─── PROVIDED RECORDS ───

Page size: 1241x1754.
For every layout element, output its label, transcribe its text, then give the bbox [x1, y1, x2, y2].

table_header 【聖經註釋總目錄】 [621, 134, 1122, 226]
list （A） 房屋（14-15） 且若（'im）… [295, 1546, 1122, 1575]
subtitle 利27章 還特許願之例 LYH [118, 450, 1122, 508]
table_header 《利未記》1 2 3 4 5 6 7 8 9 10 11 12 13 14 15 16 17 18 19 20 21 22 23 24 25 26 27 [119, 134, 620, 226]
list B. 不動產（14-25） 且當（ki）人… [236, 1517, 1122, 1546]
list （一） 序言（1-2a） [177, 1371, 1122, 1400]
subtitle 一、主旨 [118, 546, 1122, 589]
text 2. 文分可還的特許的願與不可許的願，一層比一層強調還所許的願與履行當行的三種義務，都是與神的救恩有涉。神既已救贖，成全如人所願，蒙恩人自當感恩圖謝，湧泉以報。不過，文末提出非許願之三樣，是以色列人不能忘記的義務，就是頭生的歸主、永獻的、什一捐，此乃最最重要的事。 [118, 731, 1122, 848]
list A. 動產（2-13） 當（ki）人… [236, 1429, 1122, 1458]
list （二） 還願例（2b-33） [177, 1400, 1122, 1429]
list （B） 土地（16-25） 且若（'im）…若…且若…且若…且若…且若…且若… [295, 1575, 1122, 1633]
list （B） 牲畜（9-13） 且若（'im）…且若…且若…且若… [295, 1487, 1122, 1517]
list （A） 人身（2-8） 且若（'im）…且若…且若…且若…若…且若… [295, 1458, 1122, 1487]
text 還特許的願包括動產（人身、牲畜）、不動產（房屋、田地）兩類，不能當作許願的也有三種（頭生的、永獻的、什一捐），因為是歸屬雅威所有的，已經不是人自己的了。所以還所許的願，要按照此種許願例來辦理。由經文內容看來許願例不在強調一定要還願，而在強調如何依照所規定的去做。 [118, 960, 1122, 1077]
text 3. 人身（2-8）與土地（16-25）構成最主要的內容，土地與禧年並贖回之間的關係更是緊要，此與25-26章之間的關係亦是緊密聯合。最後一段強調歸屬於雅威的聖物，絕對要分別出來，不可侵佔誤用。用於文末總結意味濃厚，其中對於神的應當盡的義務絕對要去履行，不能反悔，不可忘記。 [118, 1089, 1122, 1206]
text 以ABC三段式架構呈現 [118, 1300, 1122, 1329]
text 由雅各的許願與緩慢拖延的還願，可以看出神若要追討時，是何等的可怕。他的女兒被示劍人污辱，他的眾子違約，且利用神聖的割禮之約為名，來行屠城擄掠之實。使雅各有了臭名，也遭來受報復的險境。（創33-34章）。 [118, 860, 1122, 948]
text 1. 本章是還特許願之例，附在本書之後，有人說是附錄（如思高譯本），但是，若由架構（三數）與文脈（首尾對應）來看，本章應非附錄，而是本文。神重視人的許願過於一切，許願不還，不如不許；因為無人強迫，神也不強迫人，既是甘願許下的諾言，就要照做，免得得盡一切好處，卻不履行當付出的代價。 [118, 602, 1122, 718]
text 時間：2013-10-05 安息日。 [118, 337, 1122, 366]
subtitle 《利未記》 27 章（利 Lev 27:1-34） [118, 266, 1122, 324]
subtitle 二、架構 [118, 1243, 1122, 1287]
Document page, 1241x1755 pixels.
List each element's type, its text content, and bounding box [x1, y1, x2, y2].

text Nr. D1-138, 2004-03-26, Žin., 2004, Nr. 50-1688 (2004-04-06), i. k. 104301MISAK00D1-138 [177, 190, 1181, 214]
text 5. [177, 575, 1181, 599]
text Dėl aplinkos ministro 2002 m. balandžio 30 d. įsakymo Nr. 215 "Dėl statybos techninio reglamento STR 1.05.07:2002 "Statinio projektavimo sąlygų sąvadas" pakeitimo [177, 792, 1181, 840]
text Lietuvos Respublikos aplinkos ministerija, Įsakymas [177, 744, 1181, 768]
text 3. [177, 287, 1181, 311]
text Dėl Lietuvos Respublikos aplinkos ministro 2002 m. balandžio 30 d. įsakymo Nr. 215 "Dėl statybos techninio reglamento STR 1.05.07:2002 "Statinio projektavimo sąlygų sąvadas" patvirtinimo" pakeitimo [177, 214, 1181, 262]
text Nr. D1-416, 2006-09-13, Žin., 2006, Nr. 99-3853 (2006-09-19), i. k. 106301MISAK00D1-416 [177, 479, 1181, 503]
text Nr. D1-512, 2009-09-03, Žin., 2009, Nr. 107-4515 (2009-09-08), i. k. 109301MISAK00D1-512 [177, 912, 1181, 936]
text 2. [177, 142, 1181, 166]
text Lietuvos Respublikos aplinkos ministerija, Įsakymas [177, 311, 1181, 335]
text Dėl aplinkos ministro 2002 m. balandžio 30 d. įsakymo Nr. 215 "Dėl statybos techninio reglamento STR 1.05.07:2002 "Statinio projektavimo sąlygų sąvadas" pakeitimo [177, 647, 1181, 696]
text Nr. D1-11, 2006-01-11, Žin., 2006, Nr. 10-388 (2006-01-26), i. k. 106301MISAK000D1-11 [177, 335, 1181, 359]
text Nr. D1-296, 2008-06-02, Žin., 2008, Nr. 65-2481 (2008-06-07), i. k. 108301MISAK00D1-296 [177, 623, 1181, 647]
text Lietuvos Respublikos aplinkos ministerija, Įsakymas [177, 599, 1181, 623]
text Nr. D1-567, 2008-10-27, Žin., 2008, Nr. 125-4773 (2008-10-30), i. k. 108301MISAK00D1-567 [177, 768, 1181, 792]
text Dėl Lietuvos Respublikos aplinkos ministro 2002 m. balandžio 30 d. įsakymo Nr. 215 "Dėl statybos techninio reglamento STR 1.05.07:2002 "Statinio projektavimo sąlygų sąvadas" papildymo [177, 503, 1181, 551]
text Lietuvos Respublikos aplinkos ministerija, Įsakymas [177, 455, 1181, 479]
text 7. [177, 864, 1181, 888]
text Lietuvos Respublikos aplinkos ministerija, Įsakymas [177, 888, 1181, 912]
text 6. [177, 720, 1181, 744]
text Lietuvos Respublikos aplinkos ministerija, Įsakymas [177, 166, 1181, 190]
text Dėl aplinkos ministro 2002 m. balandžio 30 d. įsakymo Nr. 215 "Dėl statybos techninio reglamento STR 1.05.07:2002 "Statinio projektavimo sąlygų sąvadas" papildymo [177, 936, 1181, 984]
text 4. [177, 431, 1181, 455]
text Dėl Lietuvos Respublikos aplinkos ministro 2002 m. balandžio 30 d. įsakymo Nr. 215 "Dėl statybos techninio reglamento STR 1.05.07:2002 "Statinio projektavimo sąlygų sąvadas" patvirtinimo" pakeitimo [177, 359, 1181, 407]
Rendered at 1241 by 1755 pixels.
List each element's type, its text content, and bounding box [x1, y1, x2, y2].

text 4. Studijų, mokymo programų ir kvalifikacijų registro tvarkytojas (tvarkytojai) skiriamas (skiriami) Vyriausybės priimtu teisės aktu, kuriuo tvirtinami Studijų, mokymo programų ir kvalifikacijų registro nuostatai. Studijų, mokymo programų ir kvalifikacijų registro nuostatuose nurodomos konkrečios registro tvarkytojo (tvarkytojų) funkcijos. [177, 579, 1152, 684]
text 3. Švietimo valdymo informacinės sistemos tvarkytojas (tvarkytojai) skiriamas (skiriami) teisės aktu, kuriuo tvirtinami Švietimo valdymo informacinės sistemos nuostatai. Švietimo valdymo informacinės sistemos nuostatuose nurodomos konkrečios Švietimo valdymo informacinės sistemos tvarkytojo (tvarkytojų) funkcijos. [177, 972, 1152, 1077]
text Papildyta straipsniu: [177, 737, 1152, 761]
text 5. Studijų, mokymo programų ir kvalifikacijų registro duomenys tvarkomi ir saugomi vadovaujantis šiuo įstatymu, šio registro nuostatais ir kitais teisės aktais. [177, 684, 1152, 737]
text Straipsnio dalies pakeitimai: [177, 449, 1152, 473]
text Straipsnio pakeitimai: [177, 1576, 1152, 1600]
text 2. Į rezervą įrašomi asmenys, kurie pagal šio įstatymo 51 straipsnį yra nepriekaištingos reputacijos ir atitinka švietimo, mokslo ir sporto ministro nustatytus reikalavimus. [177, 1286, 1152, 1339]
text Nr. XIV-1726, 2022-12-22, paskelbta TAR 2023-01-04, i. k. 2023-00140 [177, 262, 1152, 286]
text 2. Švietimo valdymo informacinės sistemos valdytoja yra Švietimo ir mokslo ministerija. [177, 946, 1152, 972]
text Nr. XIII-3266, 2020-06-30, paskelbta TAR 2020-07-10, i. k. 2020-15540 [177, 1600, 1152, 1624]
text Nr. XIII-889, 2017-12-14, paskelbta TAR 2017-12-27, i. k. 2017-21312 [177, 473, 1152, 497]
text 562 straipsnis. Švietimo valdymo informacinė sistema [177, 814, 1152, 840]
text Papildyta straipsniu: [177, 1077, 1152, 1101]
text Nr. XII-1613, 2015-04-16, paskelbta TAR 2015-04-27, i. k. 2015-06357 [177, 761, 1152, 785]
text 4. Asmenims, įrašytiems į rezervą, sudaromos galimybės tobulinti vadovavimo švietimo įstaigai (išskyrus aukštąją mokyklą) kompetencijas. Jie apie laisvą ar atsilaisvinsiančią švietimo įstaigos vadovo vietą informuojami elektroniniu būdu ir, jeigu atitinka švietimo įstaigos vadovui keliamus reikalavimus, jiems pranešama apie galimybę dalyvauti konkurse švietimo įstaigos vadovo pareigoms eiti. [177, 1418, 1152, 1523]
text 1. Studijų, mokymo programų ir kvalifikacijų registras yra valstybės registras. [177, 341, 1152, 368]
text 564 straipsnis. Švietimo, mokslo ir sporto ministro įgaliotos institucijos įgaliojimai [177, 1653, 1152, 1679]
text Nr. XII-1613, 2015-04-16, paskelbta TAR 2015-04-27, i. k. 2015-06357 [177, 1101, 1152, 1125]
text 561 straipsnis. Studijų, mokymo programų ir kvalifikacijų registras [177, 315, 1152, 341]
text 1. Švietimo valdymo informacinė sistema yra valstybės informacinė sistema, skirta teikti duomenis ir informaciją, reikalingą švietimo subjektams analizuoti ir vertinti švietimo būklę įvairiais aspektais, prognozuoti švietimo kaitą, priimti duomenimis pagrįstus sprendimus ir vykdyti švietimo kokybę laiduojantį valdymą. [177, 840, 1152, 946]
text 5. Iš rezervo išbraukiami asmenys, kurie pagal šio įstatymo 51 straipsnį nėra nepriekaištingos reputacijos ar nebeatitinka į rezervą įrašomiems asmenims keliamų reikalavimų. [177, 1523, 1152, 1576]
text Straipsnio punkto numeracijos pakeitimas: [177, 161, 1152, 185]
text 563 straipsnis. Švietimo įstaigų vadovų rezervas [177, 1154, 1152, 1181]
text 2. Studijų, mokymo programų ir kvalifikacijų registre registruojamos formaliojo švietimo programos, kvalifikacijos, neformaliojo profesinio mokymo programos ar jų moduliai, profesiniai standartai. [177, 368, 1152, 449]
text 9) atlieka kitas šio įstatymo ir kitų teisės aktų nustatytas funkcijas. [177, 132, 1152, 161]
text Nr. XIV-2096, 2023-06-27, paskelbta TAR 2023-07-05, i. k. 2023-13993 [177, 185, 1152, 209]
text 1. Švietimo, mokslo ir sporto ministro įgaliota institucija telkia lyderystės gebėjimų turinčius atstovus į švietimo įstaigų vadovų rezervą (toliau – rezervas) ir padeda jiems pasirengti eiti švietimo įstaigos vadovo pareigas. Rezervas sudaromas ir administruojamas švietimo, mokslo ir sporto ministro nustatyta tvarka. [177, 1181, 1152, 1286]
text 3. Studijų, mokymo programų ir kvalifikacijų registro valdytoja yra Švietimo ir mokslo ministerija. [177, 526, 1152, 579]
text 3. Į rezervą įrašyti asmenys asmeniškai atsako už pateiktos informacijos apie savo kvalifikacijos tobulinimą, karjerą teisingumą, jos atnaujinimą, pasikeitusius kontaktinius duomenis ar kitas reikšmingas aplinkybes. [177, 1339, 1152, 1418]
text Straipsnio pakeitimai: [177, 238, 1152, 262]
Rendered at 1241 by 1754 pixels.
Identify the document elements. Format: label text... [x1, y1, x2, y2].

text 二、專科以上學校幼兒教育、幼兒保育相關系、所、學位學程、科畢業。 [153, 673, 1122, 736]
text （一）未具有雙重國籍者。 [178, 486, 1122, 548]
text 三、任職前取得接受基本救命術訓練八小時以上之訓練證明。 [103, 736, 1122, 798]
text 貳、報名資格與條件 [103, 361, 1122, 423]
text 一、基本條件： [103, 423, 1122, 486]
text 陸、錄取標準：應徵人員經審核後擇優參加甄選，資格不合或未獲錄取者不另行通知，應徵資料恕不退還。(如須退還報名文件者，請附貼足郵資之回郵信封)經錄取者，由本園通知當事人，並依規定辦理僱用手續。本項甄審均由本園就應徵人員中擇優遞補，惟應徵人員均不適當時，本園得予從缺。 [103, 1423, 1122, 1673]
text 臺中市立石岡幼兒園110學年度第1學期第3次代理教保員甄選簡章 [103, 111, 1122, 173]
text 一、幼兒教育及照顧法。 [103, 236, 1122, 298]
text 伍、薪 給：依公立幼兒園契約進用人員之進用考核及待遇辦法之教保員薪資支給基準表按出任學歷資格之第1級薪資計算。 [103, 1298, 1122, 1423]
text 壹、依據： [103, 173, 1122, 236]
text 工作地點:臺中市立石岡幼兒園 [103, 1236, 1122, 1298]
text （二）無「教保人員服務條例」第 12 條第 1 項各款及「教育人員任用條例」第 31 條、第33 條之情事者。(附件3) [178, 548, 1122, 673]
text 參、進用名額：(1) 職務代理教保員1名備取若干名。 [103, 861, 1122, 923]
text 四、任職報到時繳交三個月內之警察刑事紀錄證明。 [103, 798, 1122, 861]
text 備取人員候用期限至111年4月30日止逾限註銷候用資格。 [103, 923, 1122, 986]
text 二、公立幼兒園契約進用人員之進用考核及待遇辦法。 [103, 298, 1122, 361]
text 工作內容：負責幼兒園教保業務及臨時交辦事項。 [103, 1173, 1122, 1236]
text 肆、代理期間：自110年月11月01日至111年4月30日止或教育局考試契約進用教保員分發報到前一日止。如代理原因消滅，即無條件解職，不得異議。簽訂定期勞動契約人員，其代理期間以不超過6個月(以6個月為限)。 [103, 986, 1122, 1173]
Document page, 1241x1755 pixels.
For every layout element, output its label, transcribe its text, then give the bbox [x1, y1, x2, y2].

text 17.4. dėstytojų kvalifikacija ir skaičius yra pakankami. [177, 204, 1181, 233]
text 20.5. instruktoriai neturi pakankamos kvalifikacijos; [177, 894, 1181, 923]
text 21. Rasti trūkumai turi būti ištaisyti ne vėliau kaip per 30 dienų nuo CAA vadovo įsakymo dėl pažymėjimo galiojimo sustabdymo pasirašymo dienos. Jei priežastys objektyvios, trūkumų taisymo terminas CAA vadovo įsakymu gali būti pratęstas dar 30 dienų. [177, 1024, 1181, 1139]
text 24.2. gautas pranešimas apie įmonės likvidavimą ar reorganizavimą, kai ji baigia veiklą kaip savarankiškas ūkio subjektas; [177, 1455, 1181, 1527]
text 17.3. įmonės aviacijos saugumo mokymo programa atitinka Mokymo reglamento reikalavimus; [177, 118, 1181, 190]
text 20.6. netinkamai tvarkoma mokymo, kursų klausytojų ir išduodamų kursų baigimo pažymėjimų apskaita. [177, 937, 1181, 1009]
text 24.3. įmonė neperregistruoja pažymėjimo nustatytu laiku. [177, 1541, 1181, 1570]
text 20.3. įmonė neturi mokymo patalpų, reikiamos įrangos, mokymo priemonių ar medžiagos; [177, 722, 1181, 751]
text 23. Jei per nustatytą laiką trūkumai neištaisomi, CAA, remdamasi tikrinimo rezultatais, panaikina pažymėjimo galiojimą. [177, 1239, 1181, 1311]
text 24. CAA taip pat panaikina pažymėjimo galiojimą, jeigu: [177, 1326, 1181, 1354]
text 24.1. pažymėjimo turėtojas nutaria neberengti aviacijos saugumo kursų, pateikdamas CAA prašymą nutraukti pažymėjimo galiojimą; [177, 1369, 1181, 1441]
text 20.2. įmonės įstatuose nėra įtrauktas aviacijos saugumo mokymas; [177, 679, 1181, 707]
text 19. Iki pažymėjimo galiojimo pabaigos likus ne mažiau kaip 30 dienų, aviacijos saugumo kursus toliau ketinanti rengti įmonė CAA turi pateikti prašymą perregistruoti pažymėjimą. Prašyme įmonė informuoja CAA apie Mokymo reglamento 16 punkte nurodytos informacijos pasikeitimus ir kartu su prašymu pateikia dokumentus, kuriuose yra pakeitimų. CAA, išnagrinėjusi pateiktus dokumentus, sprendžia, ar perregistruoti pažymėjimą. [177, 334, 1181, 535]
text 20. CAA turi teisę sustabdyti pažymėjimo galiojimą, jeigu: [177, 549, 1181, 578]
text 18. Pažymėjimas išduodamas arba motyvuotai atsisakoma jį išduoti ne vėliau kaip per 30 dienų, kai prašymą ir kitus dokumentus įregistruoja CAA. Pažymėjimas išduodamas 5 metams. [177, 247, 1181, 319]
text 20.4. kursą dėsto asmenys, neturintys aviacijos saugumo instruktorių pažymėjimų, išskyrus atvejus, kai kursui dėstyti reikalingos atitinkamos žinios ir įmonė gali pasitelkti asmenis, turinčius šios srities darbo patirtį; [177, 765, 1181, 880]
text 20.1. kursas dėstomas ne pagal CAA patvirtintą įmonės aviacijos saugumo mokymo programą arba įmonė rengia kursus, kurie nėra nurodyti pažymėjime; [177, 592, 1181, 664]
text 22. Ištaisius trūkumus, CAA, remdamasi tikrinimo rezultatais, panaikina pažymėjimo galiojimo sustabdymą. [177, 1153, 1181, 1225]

───

■ **EXERCISE REQUIREMENTS**
Return the lines of the records exactly as they appear, starting at the line that contains "text 二、專科以上學校幼兒教育、幼兒保育相關系、所、學位學程、科畢業。 [153, 673, 1122, 736]" and ending after the line that contains "text 一、幼兒教育及照顧法。 [103, 236, 1122, 298]".

■ **SOLUTION FOR THIS EXERCISE**
text 二、專科以上學校幼兒教育、幼兒保育相關系、所、學位學程、科畢業。 [153, 673, 1122, 736]
text （一）未具有雙重國籍者。 [178, 486, 1122, 548]
text 三、任職前取得接受基本救命術訓練八小時以上之訓練證明。 [103, 736, 1122, 798]
text 貳、報名資格與條件 [103, 361, 1122, 423]
text 一、基本條件： [103, 423, 1122, 486]
text 陸、錄取標準：應徵人員經審核後擇優參加甄選，資格不合或未獲錄取者不另行通知，應徵資料恕不退還。(如須退還報名文件者，請附貼足郵資之回郵信封)經錄取者，由本園通知當事人，並依規定辦理僱用手續。本項甄審均由本園就應徵人員中擇優遞補，惟應徵人員均不適當時，本園得予從缺。 [103, 1423, 1122, 1673]
text 臺中市立石岡幼兒園110學年度第1學期第3次代理教保員甄選簡章 [103, 111, 1122, 173]
text 一、幼兒教育及照顧法。 [103, 236, 1122, 298]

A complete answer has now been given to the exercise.